Nuts and Saddles

Nuts and saddles are key components to any instrument.  Making sure they're in good condition and get replaced when necessary will help keep the guitar playing at its best. 

The Nuts and Bolts of....Nuts

The nut of the guitar establishes the string distance from the edges of the fingerboard as well as the spacing from one string to the other.  Perhaps even more critical is the distance of the strings above the frets.  Many factories will leave the slots a little on the high side so when it gets shipped to a different climate and the neck moves it will still be playable.  However, the higher the strings are above the frets the more difficult it is to play especially in the first position.  On the flip side, if the slots wear and become too low the strings start to buzz on the first fret when played open.  Even a few thousandths of an inch can turn "good" in to "great" and of course "good" can go "bad".

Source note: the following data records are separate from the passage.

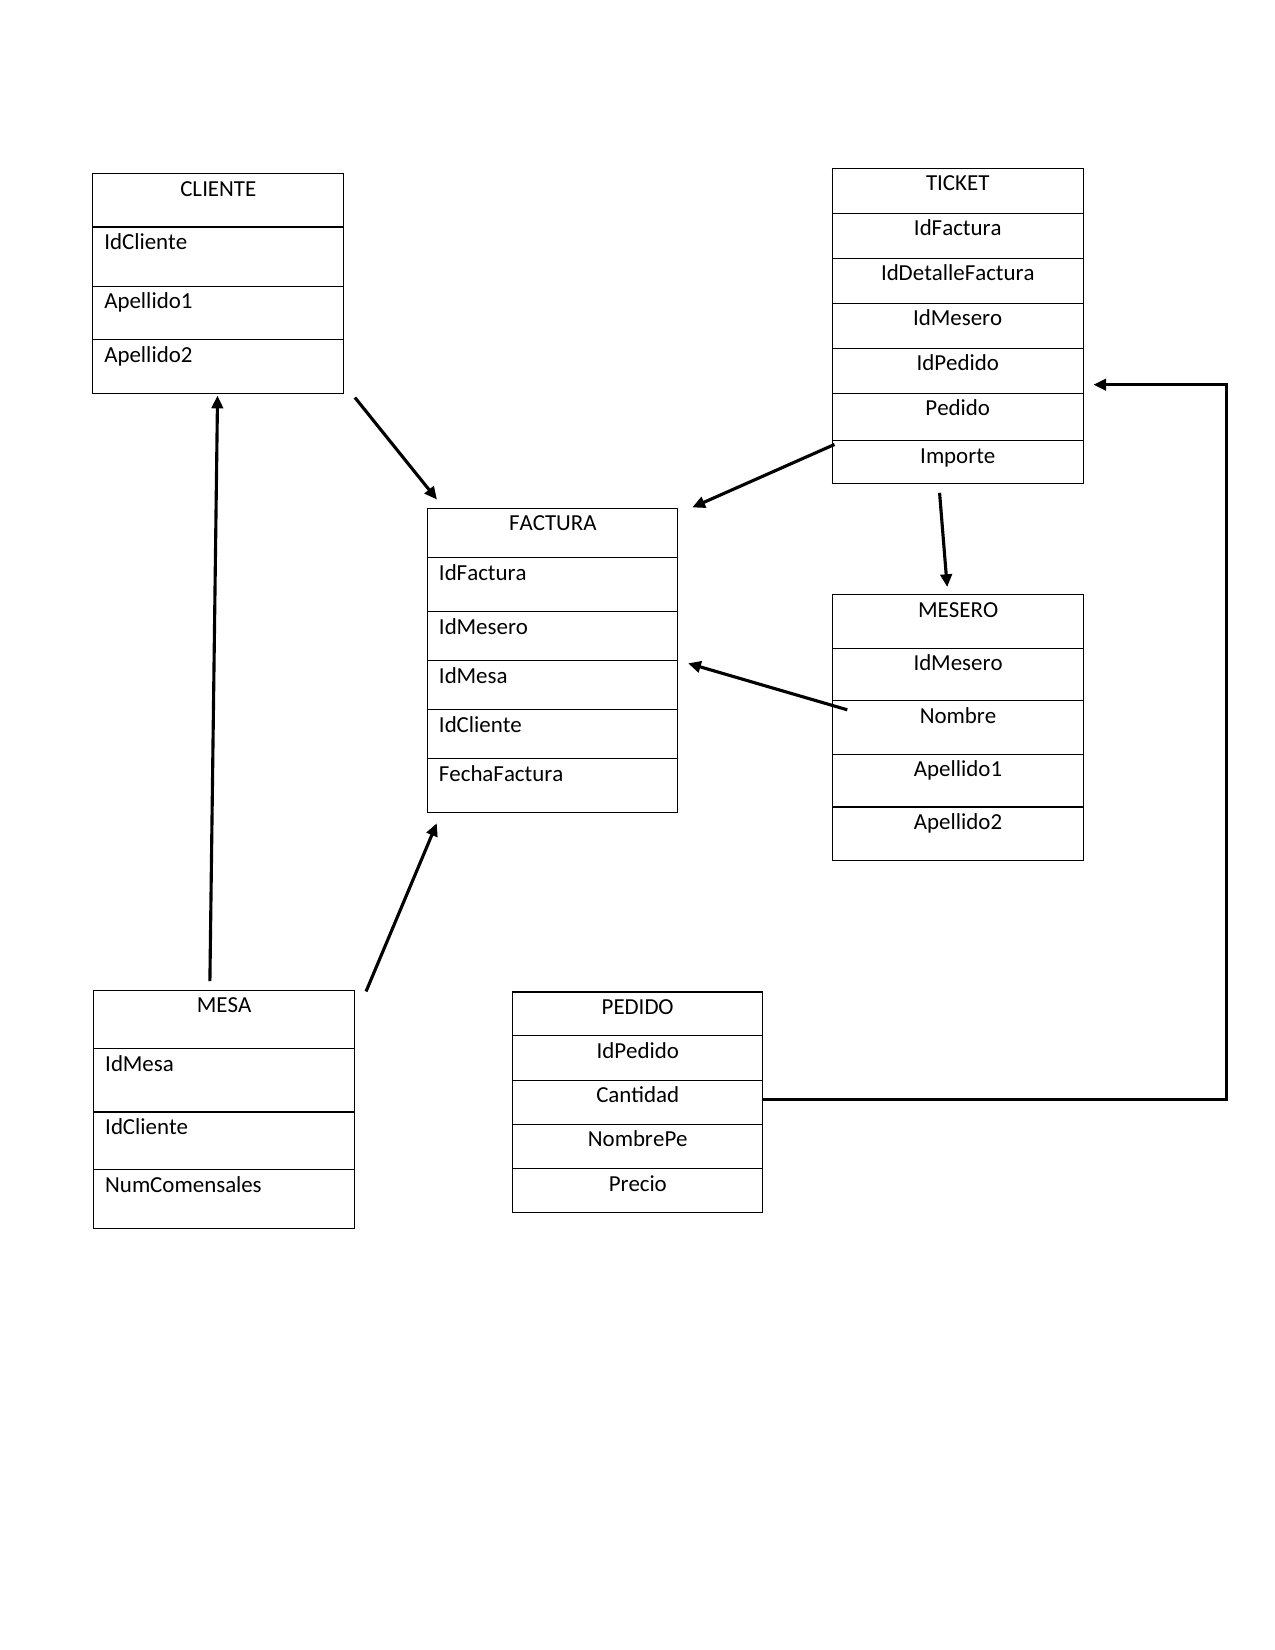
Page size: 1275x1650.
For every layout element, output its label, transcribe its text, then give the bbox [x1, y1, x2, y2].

table_cell IdFactura [428, 558, 677, 611]
table_cell IdPedido [513, 1036, 762, 1079]
table_cell Apellido1 [833, 755, 1083, 806]
table_cell IdMesero [428, 612, 677, 660]
table_cell Precio [513, 1169, 762, 1212]
table_cell IdMesero [833, 304, 1083, 347]
table_cell IdMesa [428, 661, 677, 709]
table_cell Nombre [833, 701, 1083, 753]
table_cell Pedido [833, 394, 1083, 440]
table_cell Cantidad [513, 1081, 762, 1123]
table_cell IdCliente [94, 1113, 354, 1169]
table_header TICKET [833, 169, 1083, 212]
table_header PEDIDO [513, 993, 762, 1035]
table_cell Apellido2 [93, 340, 343, 393]
table_cell NombrePe [513, 1125, 762, 1168]
table_cell IdCliente [428, 710, 677, 758]
table_cell IdCliente [93, 228, 343, 286]
table_cell IdMesero [833, 649, 1083, 700]
table_cell IdDetalleFactura [833, 259, 1083, 302]
table_header CLIENTE [93, 174, 343, 226]
table_cell IdPedido [833, 349, 1083, 392]
table_cell FechaFactura [428, 759, 677, 812]
table_cell Importe [833, 441, 1083, 482]
table_header FACTURA [428, 509, 677, 557]
table_cell Apellido1 [93, 287, 343, 339]
table_cell IdFactura [833, 214, 1083, 257]
table_cell Apellido2 [833, 808, 1083, 859]
table_cell NumComensales [94, 1170, 354, 1227]
table_cell IdMesa [94, 1049, 354, 1111]
table_header MESA [94, 991, 354, 1048]
table_header MESERO [833, 595, 1083, 647]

The slots of the nut should be cut properly to allow the string to ring from the very front edge next to the fingerboard.  If a slot is cut poorly or has worn over time the instrument might have some intonation problems.  If the slots are worn or poorly cut, the excessive friction can cause the string to bind up in the slot.  Listen for any metallic "pinging" sounds as you tune.  This could indicate the string is binding up in the slot or perhaps on a string tree.  Another helpful tuning tip is to always tune the string UP to the note and not down to the note.  If there's any excess friction and you tune down to the note it might bind slightly and as soon as you pick or bend the string it will slip in the slot and be out of tune again.  Many times over the years someone brought me their guitar because they want new "better" tuning machines only to find out the slots are worn and can benefit from a slight filing.  This is not a DIY project in my opinion because one too many passes with the file and the slot will be too deep causing the string to buzz on the frets.

Saddle Up

Acoustic Guitars

There are many factors that go into that thin light colored material on your acoustic guitar bridge.  The curvature along the top where the strings press will create the "feel" across the neck matching the curvature of the fingerboard.  Also the bass side (Low E) is slightly higher than the treble side (High e) and this establishes the "action" of the guitar.  The action is a term for how the strings are set in relationship to the frets.  

This saddle does not fit the slot well and is leaning forward towards the neck under the pressure of the strings.  The customer complained the guitar didn't play in tune very well.  Not that is doesn't "stay" in tune but that it doesn't "play" in tune.  

The next detail to be aware of is how well the saddle fits the slot.  There is a width the slot and a length to the slot.  With modern instruments and the advent of CNC machining these details can be pretty well standardized during manufacturing.  However depending on the price point of the instrument even modern CNC production can leave  lot to be desired.  The saddle should fit the slot in such a way that it doesn't lean under the pressure of the strings.  When you change the strings take a minute to check how well the saddle fits the slot.

  • With a finger on the top of the saddle try to wiggle it side to side.  The direction I'm referring to is towards the neck and away from the neck.  If it does in fact wiggle turn the guitar upside down and see if the saddle falls out.  Before you actually do it also be on the look out for anything else that falls out of the slot!  Perhaps it has a shim underneath the saddle and you wouldn't want to lose that.
    • If it does fall out consider having a new one made somewhere down the road.  It likely isn't an emergency but could be a way to avoid some damage in the wood over time.  It's also a nice upgrade in terms of playability and tone.  If you're guitar doesn't have a pickup and you would eventually like to have one get both done at the same time for the best result.
  • If the saddle doesn't fall out of the slot take a close look at the wood around the saddle.  Are there any hairline cracks near the ends?  Don't confuse the pores of the wood with cracks.  More than likely everything will be fine but it's worth a glance at the very least.

Another small detail that can make a difference in how everything works together is "coupling".  When you pluck or strum your guitar the strings are set into motion and that vibrating mechanical energy is transmitted through the saddle, to the bridge and to the top.  The top vibrates and this moves the air inside the guitar body which exits the sound hole and is picked up by our ears as sound.  Now...the bottom edge of the saddle should fit perfectly to the bottom of the saddle slot to efficiently transmit this energy.  It's always something I check when installing a pickup element in the saddle slot.  Every time an instrument comes to me for a saddle replacement I always make it a point to flatten the bottom of the slot and fit the new saddle perfectly to the slot.  This way each string is ensured it's energy isn't lost by small gaps between the saddle and the wood.

The might be the wrong time to bring this up but the physical location of the saddle in relation to the neck is critical.  I bring this up last because I assume the vast majority of the instruments will be right but not all instruments will have this right.  If the saddle is slightly too far forward (towards the neck) or too far back (away from the neck) the guitar will not play in tune.  It is not the hardest repair in the world but at the same time the process is no easy task.  Essentially wood is fit the same way a new saddle would be but then it's glued in place.  I've simplified this for to save time but it's a job for a luthier to be sure.